A reciprocal is essentially a flipped fraction. If you have a fraction \( \frac{a}{b} \), its reciprocal would be \( \frac{b}{a} \). Reciprocals play a critical role when you're dividing fractions or mixed numbers. The essence here is that dividing by a fraction is the same as multiplying by its reciprocal. For instance, if you are dividing by \(-\frac{18}{7}\), this is the same as multiplying by \(-\frac{7}{18}\). Keep in mind that this flipping works similarly for both positive and negative numbers.

Mixed numbers are combinations of whole numbers and proper fractions. For instance, in \(-2 \frac{4}{7}\), "\(-2\)" is the whole number and "\(\frac{4}{7}\)" is the fractional part. They often present a more natural way to express quantities that aren’t whole and are useful in everyday calculations. Converting mixed numbers to improper fractions requires multiplying the whole number by the denominator and adding the numerator. This totals a single larger fractional part that incorporates the whole number into the overall fraction. This step is essential when dividing or multiplying, as it eases the calculation process by having a consistent form.
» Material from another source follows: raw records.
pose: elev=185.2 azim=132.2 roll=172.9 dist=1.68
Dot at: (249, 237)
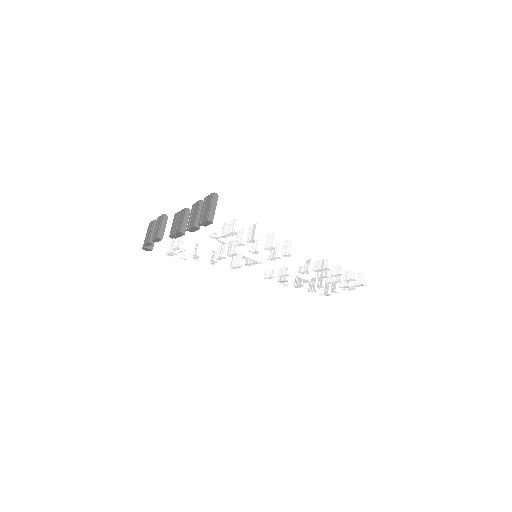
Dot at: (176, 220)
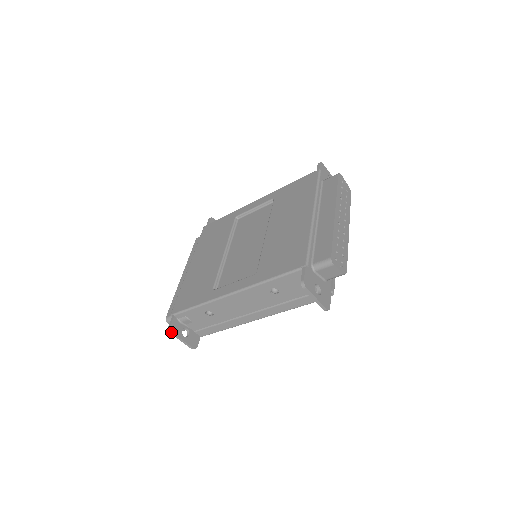
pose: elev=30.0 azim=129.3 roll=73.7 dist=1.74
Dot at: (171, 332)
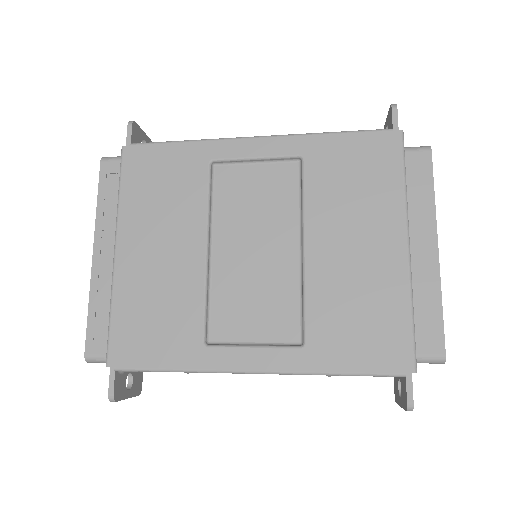
Dot at: (114, 401)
Multiplying integers involves straightforward calculations but can be tricky when negative numbers are included. In the operation \(54 \times -\frac{7}{18}\), start by multiplying the integer 54 by 7, which gives 378. Then, divide this result by 18. Since you are multiplying by \(-\frac{7}{18}\), the negative sign means the quotient will be negative. When you divide, think of simplifying beforehand if possible to lessen the computation. Importantly, while dividing doesn’t change the sign, it influences the result’s direction on the number line, leading you to \(-21\). Understanding these steps ensures you handle similar problems correctly.